» Texte:
────────────────────

«Avec Dylan, pour l’écrivain, ce qui est génial, c’est qu’il n’y a pas à inventer. Ce qui me hérisse de plus en plus, c’est fabriquer du simulacre de réel en s’imaginant qu’on va mieux le comprendre. Au contraire: à quel endroit, à mesure qu’on approche le langage du réel, il reste une énigme? À cet endroit-là, on peut la faire vivre quand même, mais on doit la faire vivre sans simulacre.»
François Bon chez Alain Veinstein
Je me souviens de Jérôme, qui m’a demandé: pourquoi le roman? Le roman, ici, admettons que c’est le simulacre.
Cette semaine, la bribe de réel, le souvenir de mon père, c’était la télé au village, depuis la fin des années cinquante. Deux télés dans le village, dont une à l’église.
Je me mets au travail: où, dans l’église? et comment, la télé? J’opte pour la sacristie et je trouve une image, un appareil Geloso. Alors, je simule. Je vois distinctement le Geloso dans la sacristie. Ça me plaît. Et à la fin, j’ajoute une bribe, la bribe Hitchcock. J’ai fabriqué un truc.

────────────────────

Extrait d'un jeu de données
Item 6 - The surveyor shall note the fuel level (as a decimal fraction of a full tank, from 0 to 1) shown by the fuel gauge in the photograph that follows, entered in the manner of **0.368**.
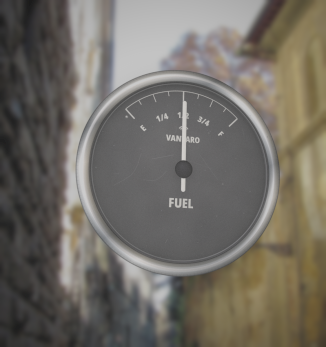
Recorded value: **0.5**
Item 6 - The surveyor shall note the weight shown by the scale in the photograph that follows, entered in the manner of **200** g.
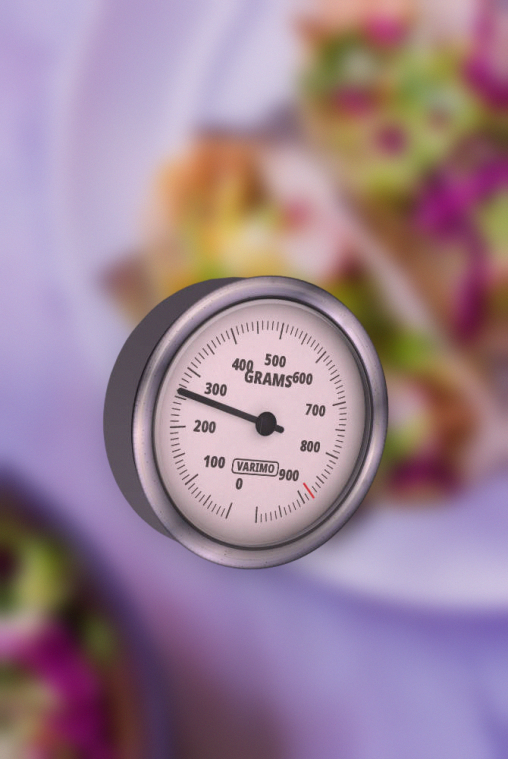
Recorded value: **260** g
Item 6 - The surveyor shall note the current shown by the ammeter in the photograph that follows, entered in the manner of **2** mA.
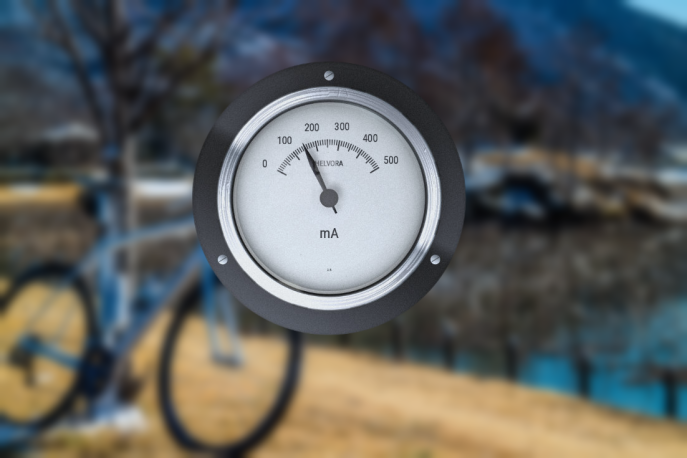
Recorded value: **150** mA
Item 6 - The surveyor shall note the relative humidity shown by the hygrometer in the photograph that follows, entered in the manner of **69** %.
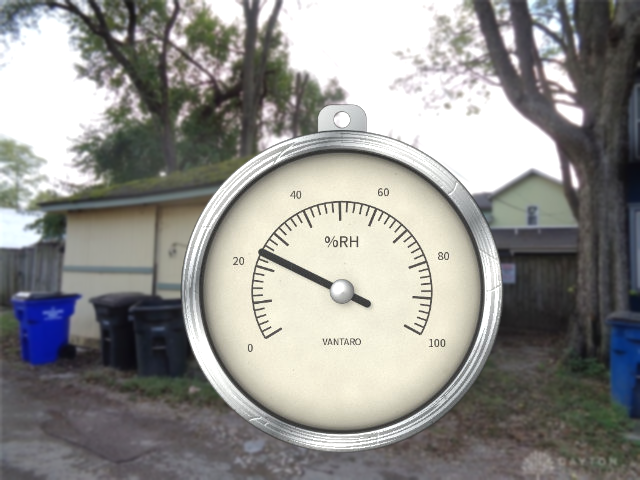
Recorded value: **24** %
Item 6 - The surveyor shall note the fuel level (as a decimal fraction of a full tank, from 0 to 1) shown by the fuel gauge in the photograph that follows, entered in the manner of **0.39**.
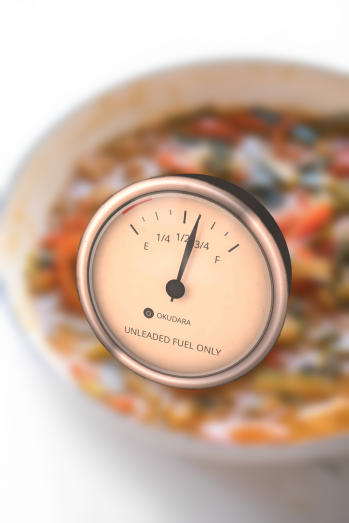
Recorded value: **0.625**
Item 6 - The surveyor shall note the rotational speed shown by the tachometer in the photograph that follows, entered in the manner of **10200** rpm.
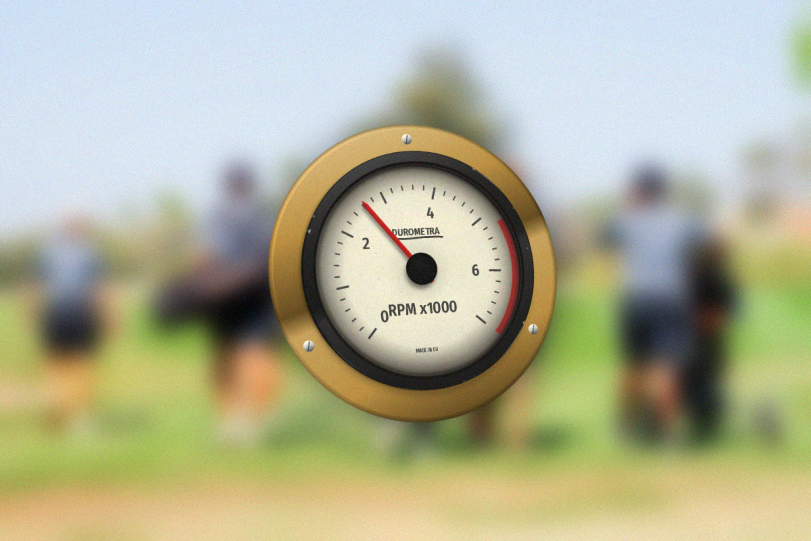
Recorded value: **2600** rpm
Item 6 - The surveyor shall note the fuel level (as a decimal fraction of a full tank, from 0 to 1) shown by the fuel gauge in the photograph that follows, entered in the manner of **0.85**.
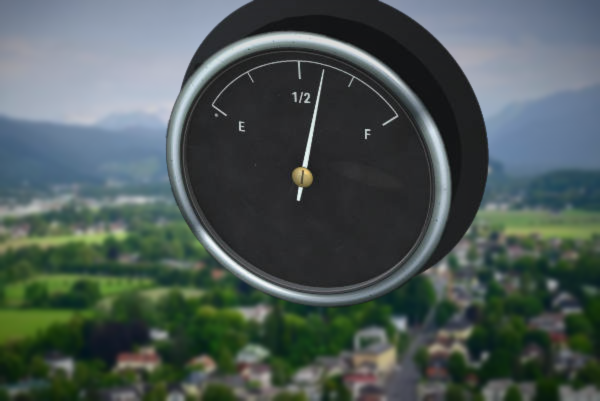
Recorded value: **0.625**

────────────────────

» Problèmes à résoudre:
A – Recopiez le passage du texte sur le simulacre qui va de « Cette semaine, la » jusqu'à « fabriqué un truc. », en substituant « Philips » à « Geloso ».
B – Répondez à ces questions sur le texte sur le simulacre :
(i) Combien de télés y avait-il dans le village ?
(ii) Dans quelle partie de l'église la télé est-elle placée ?
(iii) Qui a demandé « pourquoi le roman ? » ?

» Liste des réponses:
A –
Cette semaine, la bribe de réel, le souvenir de mon père, c’était la télé au village, depuis la fin des années cinquante. Deux télés dans le village, dont une à l’église.
Je me mets au travail: où, dans l’église? et comment, la télé? J’opte pour la sacristie et je trouve une image, un appareil Philips. Alors, je simule. Je vois distinctement le Philips dans la sacristie. Ça me plaît. Et à la fin, j’ajoute une bribe, la bribe Hitchcock. J’ai fabriqué un truc.

B –
(i) Deux.
(ii) Dans la sacristie.
(iii) Jérôme.